Una educación de calidad no es posible, sin educar en valores que permitan vivir de manera sostenible y sustentable tanto a nivel personal como laboral y comunitario
La educación en la sociedad de la información, que ojalá fuese también la del conocimiento y el aprendizaje continuo para todos, debe permitir que las personas seamos funcionalmente competentes para gobernar nuestras vidas. Debe promover que seamos funcionalmente alfabetos y capaces de movilizar nuestros conocimientos, habilidades y actitudes, para poder regular nuestra vida de forma sostenible y para disponer de criterio propio. La profusión de información, el avance en las tecnologías y la diversidad han provocado que este mundo global -sin fronteras para algunos- haya llegado a cuotas de complejidad tales, que hacen que no pueda ser abordado de forma satisfactoria en clave de simplicidad. Además, nuestra sociedad se caracteriza por mantener, e incluso agudizar, profundas desigualdades en el acceso y disfrute de derechos así como en la exigencia y cumplimiento de deberes. En definitiva, nos encontramos ante un mundo complejo y plural que requiere transformaciones en aras de una mayor justicia y equidad. Es necesaria más formación para poder participar en los asuntos públicos propios de una ciudadanía activa. De lo contrario, ni la sostenibilidad comunitaria, ni tan siquiera la laboral y la personal serán alcanzables en sociedades plurales y diversas como las actuales en esta época de globalización.

Por ello, actualmente, la educación adquiere una relevancia especial para aquellos que creemos que a través de ella es posible la transformación de nuestra sociedad en otra más digna, inclusiva, cohesionada y equitativa. Obviamente será difícil tal transformación si la educación -en primer lugar el sistema educativo en todos sus niveles, desde la educación infantil hasta la universitaria y la profesional- no se plantea con el mismo interés avanzar hacia un modelo que garantice, a la vez que calidad en los aprendizajes, competencia en los jóvenes para una adecuada incorporación al mundo del trabajo, más equidad y más inclusión social. Una sociedad inclusiva, equitativa y digna es aquella en la que sus ciudadanos, además de practicar una ciudadanía activa, son personas con criterio propio, que valoran el esfuerzo y la superación personal en el mundo del estudio y del trabajo, que procuran la felicidad, respetan la diversidad y son capaces de tomar decisiones con responsabilidad. Así pues, la preparación para el mundo del trabajo y la formación para una ciudadanía activa se están convirtiendo en los dos objetivos más relevantes de la educación para las próximas décadas.

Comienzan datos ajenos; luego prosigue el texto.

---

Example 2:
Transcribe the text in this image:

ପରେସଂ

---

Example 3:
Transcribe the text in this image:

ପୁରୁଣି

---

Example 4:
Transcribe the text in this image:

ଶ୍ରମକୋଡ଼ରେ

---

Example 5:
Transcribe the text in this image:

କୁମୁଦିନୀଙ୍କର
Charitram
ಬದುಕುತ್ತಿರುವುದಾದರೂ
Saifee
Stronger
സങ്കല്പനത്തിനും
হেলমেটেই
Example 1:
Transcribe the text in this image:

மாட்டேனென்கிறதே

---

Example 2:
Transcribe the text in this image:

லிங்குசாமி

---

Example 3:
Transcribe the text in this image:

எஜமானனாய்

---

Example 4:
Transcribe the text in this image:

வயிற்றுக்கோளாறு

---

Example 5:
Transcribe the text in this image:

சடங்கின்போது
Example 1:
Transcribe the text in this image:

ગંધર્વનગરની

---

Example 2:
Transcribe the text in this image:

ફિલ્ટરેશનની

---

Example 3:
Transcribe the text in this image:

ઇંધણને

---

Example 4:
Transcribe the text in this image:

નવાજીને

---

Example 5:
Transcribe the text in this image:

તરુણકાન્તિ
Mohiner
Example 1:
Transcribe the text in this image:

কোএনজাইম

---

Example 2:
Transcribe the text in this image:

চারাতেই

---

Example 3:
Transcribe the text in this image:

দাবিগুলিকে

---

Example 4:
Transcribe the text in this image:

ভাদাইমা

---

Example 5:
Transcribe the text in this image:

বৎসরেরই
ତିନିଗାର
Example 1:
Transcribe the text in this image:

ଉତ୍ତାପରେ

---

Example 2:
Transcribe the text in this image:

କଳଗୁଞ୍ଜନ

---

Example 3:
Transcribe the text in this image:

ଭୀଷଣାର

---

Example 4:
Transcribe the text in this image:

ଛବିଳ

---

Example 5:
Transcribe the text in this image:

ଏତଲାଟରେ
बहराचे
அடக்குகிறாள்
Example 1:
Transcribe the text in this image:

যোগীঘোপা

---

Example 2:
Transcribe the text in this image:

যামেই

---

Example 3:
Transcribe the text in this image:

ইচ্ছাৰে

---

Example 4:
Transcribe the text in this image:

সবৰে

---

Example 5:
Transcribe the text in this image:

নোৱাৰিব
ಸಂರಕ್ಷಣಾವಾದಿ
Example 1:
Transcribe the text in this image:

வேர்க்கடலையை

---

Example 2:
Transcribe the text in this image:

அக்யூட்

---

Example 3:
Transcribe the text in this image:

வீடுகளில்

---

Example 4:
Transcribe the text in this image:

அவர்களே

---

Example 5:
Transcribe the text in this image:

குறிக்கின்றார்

Aprender a vivir de manera sostenible a nivel comunitario y ciudadano en un mundo complejo supone aprender a valorar lo más próximo: por una parte, nuestra familia, nuestra cultura, nuestra civilización y nuestro país -mundo de los sentimientos-; saber argumentar su valor, comunicarlo y poder así compartir con otros lo valioso de sus mundos -mundo de la competencia comunicativa y del lenguaje-, por otra; y finalmente, aprender a tener criterio propio, saber optar con responsabilidad en este mundo complejo y diverso, y saber construir conjuntamente criterios y principios de valor compartidos que garanticen la convivencia intercultural en sociedades plurales -mundo de las competencias éticas y ciudadanas-. Estas son, a mi juicio, necesidades formativas que no siempre se aprenden de manera informal e incidental. Por ello y porque es razonable querer garantizar esta formación para toda la población, conviene plantear la necesidad de formar ciudadanos y ciudadanas, y entender que los anteriores objetivos son los primeros que cabe atender en toda propuesta de educación para la ciudadanía.

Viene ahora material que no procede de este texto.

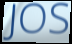
JOS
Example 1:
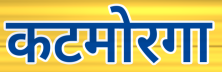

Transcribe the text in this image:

कटमोरगा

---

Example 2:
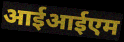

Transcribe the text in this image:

आईआईएम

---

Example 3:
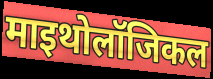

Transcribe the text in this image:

माइथोलॉजिकल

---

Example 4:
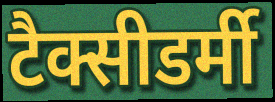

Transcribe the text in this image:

टैक्सीडर्मी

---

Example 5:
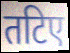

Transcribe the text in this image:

तटिए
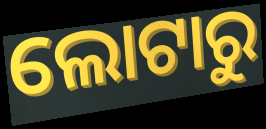
ଲୋଟାରୁ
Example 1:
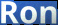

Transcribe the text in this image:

Ron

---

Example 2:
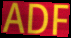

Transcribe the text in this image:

ADF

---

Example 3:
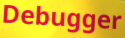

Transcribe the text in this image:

Debugger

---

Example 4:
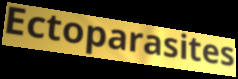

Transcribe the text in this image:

Ectoparasites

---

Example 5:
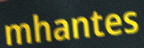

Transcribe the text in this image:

mhantes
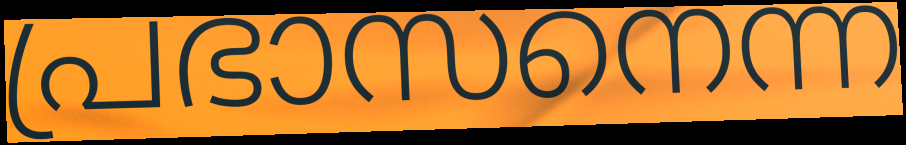
പ്രഭാസനെന്ന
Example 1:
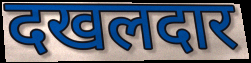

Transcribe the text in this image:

दखलदार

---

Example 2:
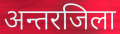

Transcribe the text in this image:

अन्तरजिला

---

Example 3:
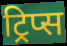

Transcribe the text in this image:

ट्रिप्स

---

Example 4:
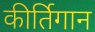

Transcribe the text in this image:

कीर्तिगान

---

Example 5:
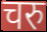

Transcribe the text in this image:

चरु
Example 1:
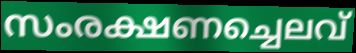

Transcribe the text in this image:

സംരക്ഷണച്ചെലവ്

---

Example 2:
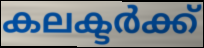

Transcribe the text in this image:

കലക്ടർക്ക്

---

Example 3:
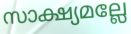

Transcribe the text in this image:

സാക്ഷ്യമല്ലേ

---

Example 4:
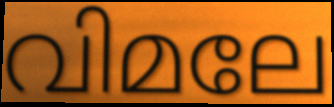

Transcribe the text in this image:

വിമലേ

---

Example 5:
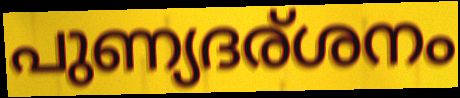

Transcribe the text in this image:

പുണ്യദര്ശനം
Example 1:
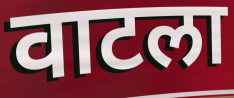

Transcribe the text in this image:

वाटला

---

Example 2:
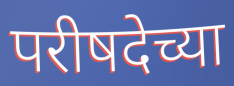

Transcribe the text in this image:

परीषदेच्या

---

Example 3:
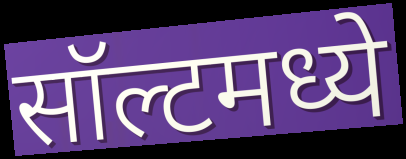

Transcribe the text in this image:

सॉल्टमध्ये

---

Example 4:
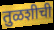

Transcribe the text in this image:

तुळशीची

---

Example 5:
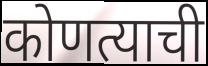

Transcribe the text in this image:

कोणत्याची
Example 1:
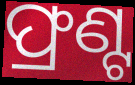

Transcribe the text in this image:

ଫ୍ରଣ୍ଟ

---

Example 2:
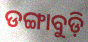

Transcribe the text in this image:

Conviene disponer de un espacio para practicar lo que significa ser ciudadano desde los primeros años de escolaridad, así como para reflexionar sobre lo que supone serlo
Además de lo argumentado hasta aquí, quisiera formular otra razón más a favor de la necesidad de educar para la ciudadanía en época de globalización, y en esta ocasión sí que me referiré en especial a la escuela como institución privilegiada. Si revisamos los estudios e informes recientes sobre la calidad de la educación en el mundo, es fácil comprobar cómo en ellos se insiste en plantear ocho ámbitos de aprendizaje: lingüístico, numérico, científico, tecnológico, cultural, aprender a aprender, aprender a emprender y aprender a ser un buen ciudadano. La Unión Europea reconoce estos factores como competencias básicas de la educación. No obstante, algunos pensamos que convendría establecer un noveno ámbito: el de la filosofía para reflexionar sobre los demás, para desarrollar la capacidad de pensar y el espíritu crítico, y para saber justificar los valores morales.

Aprender a ser un buen ciudadano precisa de cierto saber filosófico que, aunque no sea especializado, permita distinguir lo justo de lo injusto, ser prudente en nuestros juicios y distinguir lo que es verdadero de lo que no lo es. No es un saber fácil, pero resulta conveniente y, por ello, es necesario cultivarlo. Educar para la ciudadanía supone apostar por un modelo pedagógico -especialmente en la escuela y a partir de los primeros años de escolaridad- en el que los escolares aprendan a construir y construyan con criterio propio su modelo de vida feliz, aprendiendo al mismo tiempo a contribuir a la construcción de un modo de vida en comunidad justo y democrático. Esta doble dimensión -individual y relacional, particular y comunitaria- debe conjugarse en el mismo tiempo y espacio, si lo que pretendemos es construir ciudadanía y, sobre todo, si esta se pretende construir en sociedades plurales y diversas.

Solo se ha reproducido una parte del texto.